Cape Town - Although an interest bill of R55m ate into the already squeezed profits of Country Bird Holdings [JSE:CBH], the poultry group is not contemplating a rights offer to cull debt.
On Friday CBH reported a more than halving of profits to R44m (or 24c/share) for the year to end June 2010 – prompting only a token capital distribution of 1.47c/share.
Turnover was up 9% to R2.4bn, while gross profits came in 8% higher at R274m.
Along with the interest bill, increases in costs of sales (9%) and other expenses (13%) were the major pressure points on bottom line.
Some market watchers have questioned whether CBH would follow the example of its Eastern Cape rival Sovereign Food Investments, which concluded a R128m rights offer earlier this year.

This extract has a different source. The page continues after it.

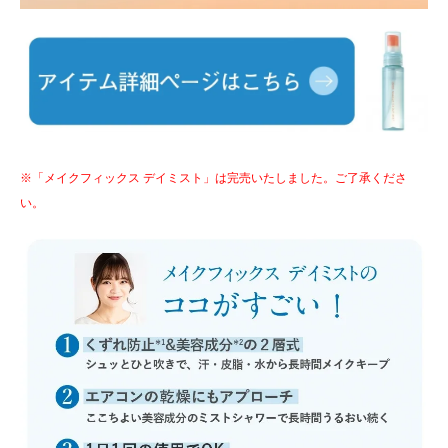
※「メイクフィックス デイミスト」は完売いたしました。ご了承くださ
い。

But it seems CBH, which has short-term borrowings of R169m and longer-term facilities of R345m - intends toughing it out and not going cap in hand to shareholders.
CBH financial director Robbie Taylor said some consideration had been given to a rights offer to relieve the company’s debt burden. "But we decided not to go this route."
Taylor explained that a rights offer would have diluted many existing shareholders who bought into CBH at much higher prices that the current share price.
He said that in the absence of any market improvement in the poultry industry CBH would look at cutting back on capex in a bid to curtail debt levels.
"In terms of capex we’ll just do the essential stuff, and think we can make it work out. Hopefully in two years’ time we can claim to have made significant inroads into the debt."
In the year to end-June CBH generated a R199m in cash flow from operations – more than double the finance charges on the current levels of debt.
Taylor said realisations for the poultry industry for the medium term would remain under pressure from weak demand and higher levels of imported poultry brought about by the strong rand.
But he noted Country Bird was making good progress in supplying restaurants and increasing exports – segments that collectively accounted for 15% of turnover.
Taylor said exports to Zimbabwe – a key market that was lost for a period while the borders were closed to poultry imports - had resumed in August.